0

The undelying use case

It is typical pubsub use case: Consider we have M news sources, and there are N subscribers who subscribe to the desired news sources, and who want to get news updates. However, we want these updates to land up in mongodb - essentially maintain most recent 'k' updates (and can be indexed and searched etc.). We want to design for M to scale upto million publishers, N to scale to few millions.

Subscribers' updates are finally received and stored in more than one hosts and their native mongodbs.

Modeling in rabbitmq

Rabbitmq will be used to persist the mappings (who subscribes to which news source).

I have setup a pubsub system in this way: We create publisher exchanges (each mapping to one news source) and of type 'fanout'.
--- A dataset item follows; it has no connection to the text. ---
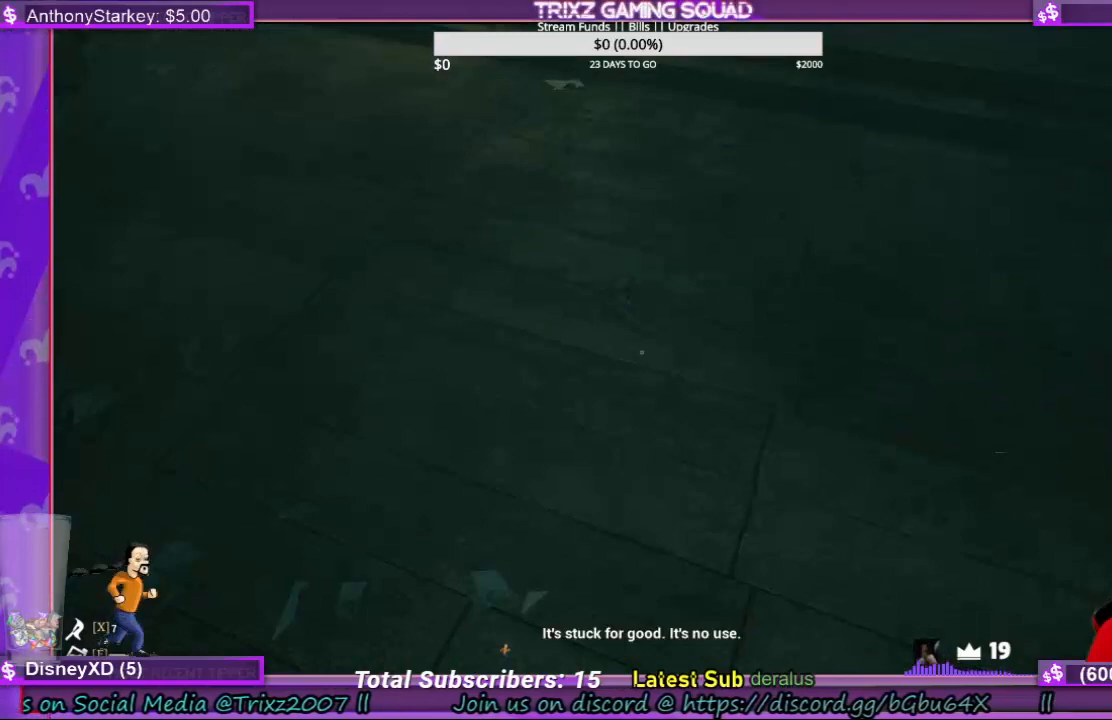
{"keys": [], "mouse": [], "events": []}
For modelling subscribers, there are two options.

In the first option, have one queue for each subscriber bound to relevant publisher exchanges. And let the client process open connections to all these subscriber queues and receive the updates (and persist them to mongodb). Note that in this option, when the client is restarted, it has to manage list of all susbcribers, and open connections to all subscriber queues it is responsible for.

In the second option, we want to be able to remove overhead of having to explicitly open on each user queue upon startup. Instead, we want to listen to only one queue - representative of all subscribers who will send updates to this client host.

For achieving this, we first create one exchange for each subscriber and let it bind to the publisher exchange(s) that it follows. We let a single queue for each client, and let the subscriber exchange bind to this queue (type=direct) if the subscriber belongs to that client.

Once the client receives the update message, it should come to know which subscriber exchange it came from. Only then we can add it to mongodb for relevant subscriber. Presumably the subscriber exchange should add this information as a new header on the message.

As per rabbitmq docs, I believe there is no way to get achieve this. (Or more specifically, to get the 'delivery path' property from the delivered message, from which we can get this information).

My questions:

  • Is it possible to add a new header to message as it passes through exchange?
  • If this is not possible, then can we achieve it through custom exchange and relevant plugin? Any plugin that I can readily use for this purpose?
  • I am curious as to why rabbitmq is not providing delivery path property as an optional configuration?
  • Is there any other way I can achieve the same? (See pubsubhubbub note below)

PubSubHubBub

The use case is very similar to what pubsubhubbub protocol provides for. And there is rabbitmq plugin too called rabbithub. However, our system will be a closed system, and I believe that the webhook approach of the protocol is going to be too much of overhead compared to listening on single queue (and from performance perspective.)

uniwalker
  • 211
  • 2
  • 8
  • I don't quite get your model. Why can't you have multiple subscriber queues? – Wiktor Zychla Nov 23 '13 at 20:23
  • The amqp client will use one queue, consume the messages to store them in database - on behalf of those (thousands of) subscribers. Mappings are all persisted in rabbitmq. So if the system is restarted, the client listens to only one queue rather than opening thousands of connections to all individual subscriber queues. – uniwalker Nov 24 '13 at 02:13
  • can you describe you basic idea behind you model a little more clearly. ie what you want to achieve not how you want to do it right now. I am with Wiktor something here doesn't make sense – robthewolf Nov 24 '13 at 10:13
  • Edited the question to specify my usecase. – uniwalker Nov 25 '13 at 04:11

1 Answers1

1

The producer (RMQ Client) of the message should add all the required headers (including the originator's identity) before producing (publishing) it on RMQ. These headers are used for routing.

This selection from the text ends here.